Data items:
:::

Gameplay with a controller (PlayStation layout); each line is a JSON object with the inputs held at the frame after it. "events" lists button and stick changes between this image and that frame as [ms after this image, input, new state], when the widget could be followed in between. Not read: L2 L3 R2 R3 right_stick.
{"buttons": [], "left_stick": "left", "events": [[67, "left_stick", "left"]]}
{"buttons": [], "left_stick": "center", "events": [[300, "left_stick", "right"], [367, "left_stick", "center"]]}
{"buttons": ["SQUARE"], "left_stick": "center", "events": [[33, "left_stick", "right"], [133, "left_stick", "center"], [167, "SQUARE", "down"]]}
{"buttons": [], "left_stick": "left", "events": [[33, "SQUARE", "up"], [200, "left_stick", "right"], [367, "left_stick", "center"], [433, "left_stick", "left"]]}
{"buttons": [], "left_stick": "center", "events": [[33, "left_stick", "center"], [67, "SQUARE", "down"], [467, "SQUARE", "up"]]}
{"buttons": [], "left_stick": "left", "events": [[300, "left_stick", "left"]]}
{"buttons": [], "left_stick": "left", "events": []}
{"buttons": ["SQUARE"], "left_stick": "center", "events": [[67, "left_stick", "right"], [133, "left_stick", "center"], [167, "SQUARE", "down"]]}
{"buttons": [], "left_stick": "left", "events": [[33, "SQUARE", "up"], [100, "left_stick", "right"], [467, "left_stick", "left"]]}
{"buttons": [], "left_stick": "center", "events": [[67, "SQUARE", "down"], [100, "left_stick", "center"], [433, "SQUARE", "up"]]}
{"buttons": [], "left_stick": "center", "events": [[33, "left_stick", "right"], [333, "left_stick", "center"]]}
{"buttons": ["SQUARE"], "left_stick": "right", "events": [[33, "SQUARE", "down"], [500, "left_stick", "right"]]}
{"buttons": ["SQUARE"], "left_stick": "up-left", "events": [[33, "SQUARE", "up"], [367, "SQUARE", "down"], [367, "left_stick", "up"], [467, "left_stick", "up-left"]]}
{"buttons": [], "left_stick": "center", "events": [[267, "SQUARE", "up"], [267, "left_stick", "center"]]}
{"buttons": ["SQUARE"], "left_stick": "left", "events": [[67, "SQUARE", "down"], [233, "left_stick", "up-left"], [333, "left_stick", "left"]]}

:::

**To do:**
The records shown above must be returned in full, exactly as written.

**Task solution:**
Gameplay with a controller (PlayStation layout); each line is a JSON object with the inputs held at the frame after it. "events" lists button and stick changes between this image and that frame as [ms after this image, input, new state], when the widget could be followed in between. Not read: L2 L3 R2 R3 right_stick.
{"buttons": [], "left_stick": "left", "events": [[67, "left_stick", "left"]]}
{"buttons": [], "left_stick": "center", "events": [[300, "left_stick", "right"], [367, "left_stick", "center"]]}
{"buttons": ["SQUARE"], "left_stick": "center", "events": [[33, "left_stick", "right"], [133, "left_stick", "center"], [167, "SQUARE", "down"]]}
{"buttons": [], "left_stick": "left", "events": [[33, "SQUARE", "up"], [200, "left_stick", "right"], [367, "left_stick", "center"], [433, "left_stick", "left"]]}
{"buttons": [], "left_stick": "center", "events": [[33, "left_stick", "center"], [67, "SQUARE", "down"], [467, "SQUARE", "up"]]}
{"buttons": [], "left_stick": "left", "events": [[300, "left_stick", "left"]]}
{"buttons": [], "left_stick": "left", "events": []}
{"buttons": ["SQUARE"], "left_stick": "center", "events": [[67, "left_stick", "right"], [133, "left_stick", "center"], [167, "SQUARE", "down"]]}
{"buttons": [], "left_stick": "left", "events": [[33, "SQUARE", "up"], [100, "left_stick", "right"], [467, "left_stick", "left"]]}
{"buttons": [], "left_stick": "center", "events": [[67, "SQUARE", "down"], [100, "left_stick", "center"], [433, "SQUARE", "up"]]}
{"buttons": [], "left_stick": "center", "events": [[33, "left_stick", "right"], [333, "left_stick", "center"]]}
{"buttons": ["SQUARE"], "left_stick": "right", "events": [[33, "SQUARE", "down"], [500, "left_stick", "right"]]}
{"buttons": ["SQUARE"], "left_stick": "up-left", "events": [[33, "SQUARE", "up"], [367, "SQUARE", "down"], [367, "left_stick", "up"], [467, "left_stick", "up-left"]]}
{"buttons": [], "left_stick": "center", "events": [[267, "SQUARE", "up"], [267, "left_stick", "center"]]}
{"buttons": ["SQUARE"], "left_stick": "left", "events": [[67, "SQUARE", "down"], [233, "left_stick", "up-left"], [333, "left_stick", "left"]]}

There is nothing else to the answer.